Samadzai-Bonner is one of four tennis players who will be honored by the U.S. Tennis Association, along with 18-time Grand Slam singles champion Navratilova, men’s player James Blake and wheelchair tennis competitor Esther Vergeer.
The 32-year-old Samadzai-Bonner was chosen based on an essay she wrote in response to a USTA e-mail asking the organization’s 750,000 members to describe how tennis had changed their life.
She wrote about her childhood in Kabul, where she said girls were discouraged from participating in sports, and how playing tennis helped leave her past behind.
“Tennis instantaneously became my escape from the years of misery I lived through the Cold War, the suppression and all the cruelty associated simply based on the fact that I was born a girl,” she wrote.
Tennis Therapy
Kurt Kamperman, chief executive for community tennis at the USTA, said the organization asked its members how tennis had impacted them.
“Dori’s story in particular stood out because while there were literally dozens of stories from people about the therapeutic aspect of tennis, it’s not often that just the right to play tennis was viewed with such passion,” he said in a telephone interview. “It’s about humanity and it’s also about the rights we take for granted here.

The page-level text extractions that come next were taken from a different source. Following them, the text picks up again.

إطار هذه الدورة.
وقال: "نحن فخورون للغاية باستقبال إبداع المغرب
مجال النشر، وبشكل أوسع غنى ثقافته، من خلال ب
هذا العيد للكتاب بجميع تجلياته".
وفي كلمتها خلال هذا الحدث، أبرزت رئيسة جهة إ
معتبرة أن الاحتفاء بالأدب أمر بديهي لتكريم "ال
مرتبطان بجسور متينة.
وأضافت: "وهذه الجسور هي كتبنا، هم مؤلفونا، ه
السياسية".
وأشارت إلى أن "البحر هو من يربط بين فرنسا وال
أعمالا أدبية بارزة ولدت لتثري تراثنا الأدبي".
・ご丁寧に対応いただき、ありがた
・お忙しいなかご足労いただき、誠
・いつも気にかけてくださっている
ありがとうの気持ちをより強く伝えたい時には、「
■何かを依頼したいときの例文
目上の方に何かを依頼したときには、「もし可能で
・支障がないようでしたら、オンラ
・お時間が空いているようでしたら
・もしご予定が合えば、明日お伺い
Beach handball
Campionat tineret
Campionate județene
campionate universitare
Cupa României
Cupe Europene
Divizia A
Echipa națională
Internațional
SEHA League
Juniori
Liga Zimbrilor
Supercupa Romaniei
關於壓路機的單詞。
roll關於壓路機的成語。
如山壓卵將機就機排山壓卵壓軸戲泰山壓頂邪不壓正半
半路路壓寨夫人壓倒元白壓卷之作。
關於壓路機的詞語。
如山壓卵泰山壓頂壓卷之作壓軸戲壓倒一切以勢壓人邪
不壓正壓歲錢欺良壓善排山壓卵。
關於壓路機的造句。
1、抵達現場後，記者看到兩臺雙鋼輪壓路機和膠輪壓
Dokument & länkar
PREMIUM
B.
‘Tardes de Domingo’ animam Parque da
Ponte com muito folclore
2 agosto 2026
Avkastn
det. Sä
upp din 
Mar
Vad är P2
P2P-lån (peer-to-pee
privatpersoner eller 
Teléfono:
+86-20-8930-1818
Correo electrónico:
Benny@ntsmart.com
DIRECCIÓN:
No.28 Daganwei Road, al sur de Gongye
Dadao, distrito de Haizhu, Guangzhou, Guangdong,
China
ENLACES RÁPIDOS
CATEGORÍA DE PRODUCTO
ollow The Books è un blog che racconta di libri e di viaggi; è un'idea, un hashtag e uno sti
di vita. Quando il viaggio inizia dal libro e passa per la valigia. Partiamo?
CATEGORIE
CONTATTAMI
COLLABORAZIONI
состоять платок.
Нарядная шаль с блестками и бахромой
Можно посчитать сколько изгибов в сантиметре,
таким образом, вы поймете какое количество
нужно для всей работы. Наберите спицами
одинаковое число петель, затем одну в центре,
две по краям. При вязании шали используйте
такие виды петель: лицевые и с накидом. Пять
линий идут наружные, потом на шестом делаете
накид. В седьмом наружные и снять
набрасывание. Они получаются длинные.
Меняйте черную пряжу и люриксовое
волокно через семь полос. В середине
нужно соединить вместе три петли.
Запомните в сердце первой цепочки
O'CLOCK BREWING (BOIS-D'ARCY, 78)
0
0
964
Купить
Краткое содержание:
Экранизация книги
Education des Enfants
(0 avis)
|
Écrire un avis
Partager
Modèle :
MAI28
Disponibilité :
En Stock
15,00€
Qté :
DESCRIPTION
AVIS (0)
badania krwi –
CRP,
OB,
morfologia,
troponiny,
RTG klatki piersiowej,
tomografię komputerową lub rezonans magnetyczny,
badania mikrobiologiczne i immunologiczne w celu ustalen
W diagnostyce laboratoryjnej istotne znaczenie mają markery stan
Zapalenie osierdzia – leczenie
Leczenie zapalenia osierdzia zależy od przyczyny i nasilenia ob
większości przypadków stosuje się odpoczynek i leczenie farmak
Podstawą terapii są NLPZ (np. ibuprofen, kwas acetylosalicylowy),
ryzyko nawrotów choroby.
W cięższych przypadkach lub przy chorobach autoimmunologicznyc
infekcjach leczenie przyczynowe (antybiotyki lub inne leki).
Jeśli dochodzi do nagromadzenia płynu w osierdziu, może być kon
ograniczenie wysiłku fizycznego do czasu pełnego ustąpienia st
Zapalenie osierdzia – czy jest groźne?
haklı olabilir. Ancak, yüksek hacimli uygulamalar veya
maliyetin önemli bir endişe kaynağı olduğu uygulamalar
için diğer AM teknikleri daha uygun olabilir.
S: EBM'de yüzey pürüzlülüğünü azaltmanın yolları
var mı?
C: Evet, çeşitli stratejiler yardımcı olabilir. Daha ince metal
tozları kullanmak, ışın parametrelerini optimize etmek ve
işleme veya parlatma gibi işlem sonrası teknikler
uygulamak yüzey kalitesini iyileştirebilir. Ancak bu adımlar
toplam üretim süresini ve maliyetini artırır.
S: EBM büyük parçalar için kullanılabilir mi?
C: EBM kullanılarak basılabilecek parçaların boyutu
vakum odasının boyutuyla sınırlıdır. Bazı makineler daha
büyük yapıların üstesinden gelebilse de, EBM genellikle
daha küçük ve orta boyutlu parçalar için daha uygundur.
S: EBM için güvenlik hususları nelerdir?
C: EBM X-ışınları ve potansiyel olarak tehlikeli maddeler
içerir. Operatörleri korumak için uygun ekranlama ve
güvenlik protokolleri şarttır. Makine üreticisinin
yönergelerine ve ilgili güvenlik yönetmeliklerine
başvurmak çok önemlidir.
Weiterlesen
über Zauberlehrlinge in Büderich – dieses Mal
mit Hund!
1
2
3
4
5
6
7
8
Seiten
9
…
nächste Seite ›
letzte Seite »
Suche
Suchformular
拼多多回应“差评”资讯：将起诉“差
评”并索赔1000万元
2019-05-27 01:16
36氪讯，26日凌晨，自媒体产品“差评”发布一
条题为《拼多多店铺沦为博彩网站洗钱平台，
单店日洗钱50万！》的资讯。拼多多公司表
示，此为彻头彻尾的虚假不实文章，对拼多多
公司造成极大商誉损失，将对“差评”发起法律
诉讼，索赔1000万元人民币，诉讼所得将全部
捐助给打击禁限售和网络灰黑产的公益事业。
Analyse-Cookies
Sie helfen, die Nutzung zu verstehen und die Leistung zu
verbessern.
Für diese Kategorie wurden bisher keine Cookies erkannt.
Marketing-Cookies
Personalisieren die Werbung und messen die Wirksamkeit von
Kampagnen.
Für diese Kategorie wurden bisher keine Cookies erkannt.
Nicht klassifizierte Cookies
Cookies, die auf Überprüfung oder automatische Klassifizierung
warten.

She has used tennis as a way to acclimate to a new country, a new homeland, with such passion. ”
Samadzai-Bonner was born in 1977, and her childhood was spent in a country under the influence of the Soviet Union. In those pre-Taliban days, she said, Afghan traditions prevented girls from trying sports and she watched in despair as her brother played soccer.
‘Taint Family’
“It would taint your family name if you ran around with boys or something like that. I wanted to play, I wanted to be equal,” she said. “A 9-year-old girl, the focus is on training to become a good wife who will take care of her family, rather than go be a kid and play a sport.”
Dori was 10 when her family escaped to India, where they spent about three years living in a garage. Unable to afford a trip for the whole family, her parents paid a smuggler to take Dori and her brother, who is two years older, to the U.S. They got as far as Thailand, she said, where the smuggler stole their money and abandoned them.
Their parents sent them more money, and they finally reached New York on Christmas Eve 1991, then moved to Los Angeles to live with an aunt. Samadzai-Bonner went to North Hollywood High School, where she discovered a game she had never seen in her native land.
Reluctant to Play
Samadzai-Bonner watched from a distance as girls played tennis in gym class. At first she refused when a coach asked her to join the class.
“I still felt like I was betraying my parents,” she said. “It was something that was embedded in my head as to how a ‘good’ girl is supposed to behave and playing sports is not part of it. I never felt comfortable getting in a tennis outfit and getting out there and playing.”
But she played, and continued with the sport off and on.
She married Lincoln Bonner, a major in the U.S. Air Force, last year and he was transferred to Maxwell Air Force Base in Alabama. After she arrived in Montgomery, she joined the USTA and started playing in tennis leagues. Now she plays six times a week.
“Playing tennis is a therapy,” she said. “I was given this opportunity to look forward to my future and what could be, and not what was there before. It has given my dreams wings.”
Samadzai-Bonner, who is one semester away from completing a degree in criminal justice and homeland security, hopes her photo with Navratilova can inspire girls who face the same challenges as a young Dori.
“She is my inspiration because she made things better for women,” Samadzai-Bonner said. “The postcard let me see something that was so not my reality, see another world out there. I hope that, to some women and girls in a third-world country, it touches them the way that postcard touched me.”